When to use mode over mean ?
* Lets take an example (this example is purely for understanding purpose) to answer this question. A
data annotation company has hired 2 data annotators.
* Annotator "A" is very good at understanding english and hence he can annotate complex sentences.
* Annotator "B" is moderately good at understanding english and hence he can annotate relatively less
complicated sentences
* Annotator "A" and "B" are managed by a manager "M".

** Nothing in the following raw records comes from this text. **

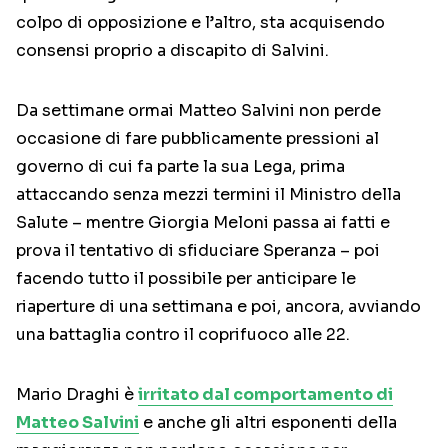
colpo di opposizione e l’altro, sta acquisendo
consensi proprio a discapito di Salvini.
Da settimane ormai Matteo Salvini non perde
occasione di fare pubblicamente pressioni al
governo di cui fa parte la sua Lega, prima
attaccando senza mezzi termini il Ministro della
Salute – mentre Giorgia Meloni passa ai fatti e
prova il tentativo di sfiduciare Speranza – poi
facendo tutto il possibile per anticipare le
riaperture di una settimana e poi, ancora, avviando
una battaglia contro il coprifuoco alle 22.
Mario Draghi è
irritato dal comportamento di
Matteo Salvini
e anche gli altri esponenti della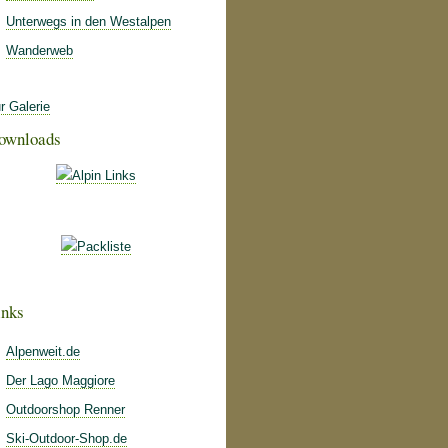
Unterwegs in den Westalpen
Wanderweb
r Galerie
ownloads
inks
Alpenweit.de
Der Lago Maggiore
Outdoorshop Renner
Ski-Outdoor-Shop.de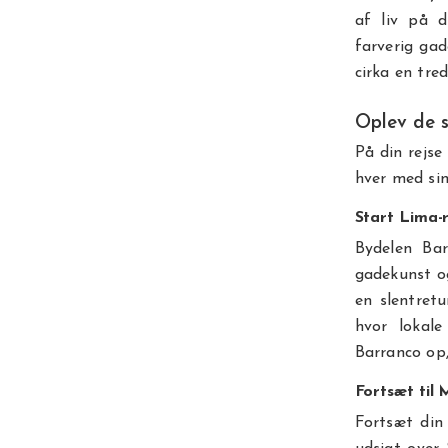
af liv på d
farverig ga
cirka en tre
Oplev de s
På din rejse
hver med sin
Start Lima-r
Bydelen Bar
gadekunst og
en slentretu
hvor lokale
Barranco op,
Fortsæt til 
Fortsæt din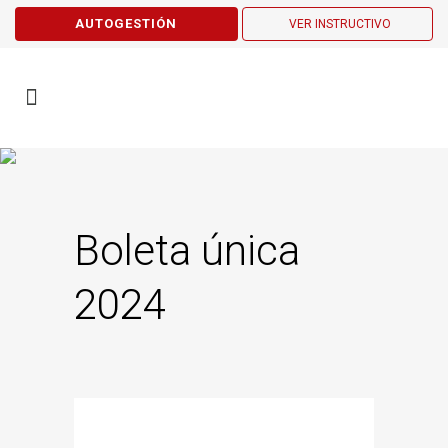
AUTOGESTIÓN
VER INSTRUCTIVO
Boleta única
2024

* Manager "M" has got 2 datasets to be annotated. Hence he wants to understand which annotator is
suitable for which dataset.
* 'M' wants to give the dataset which has longer sentences to Annotator "A" since he is very
good at understanding complex sentences
* "M" wants to give the dataset which has shorter sentences to Annotator "B" since he is
moderately good at understanding english
* Lengths of sentences in datasets and statistics of datasets are as follows:
dataset_1 = [ 10, 20, 20, 20, 50, 120 ]
mean of dataset_1 = 40
mode of dataset_1 = 20
dataset_2 = [ 10, 30, 30, 30, 47, 90 ]
mean of dataset_2 = 39.5
mode of dataset_2 = 25
* From observation it is clearly visible that dataset_1 has shorter sentences compared to dataset_2
* If manager only looks at mean of the dataset then he might end up giving lengthier sentence dataset to
moderately good annotator
* But if he sees mode of the data then he gives shorter sentence dataset to moderately good annotator.
Note: Mean is easily disturbed by outliers hence it is better to check mode in the above case
Note: When we are dealing skewed data it is always better to use median over mean. Similarly it is good to use IQR Inter Quartile range over stnadard deviation for the skewed data. Why? As we know presence of outlier will impact the mean, similarly it will also impact the SD.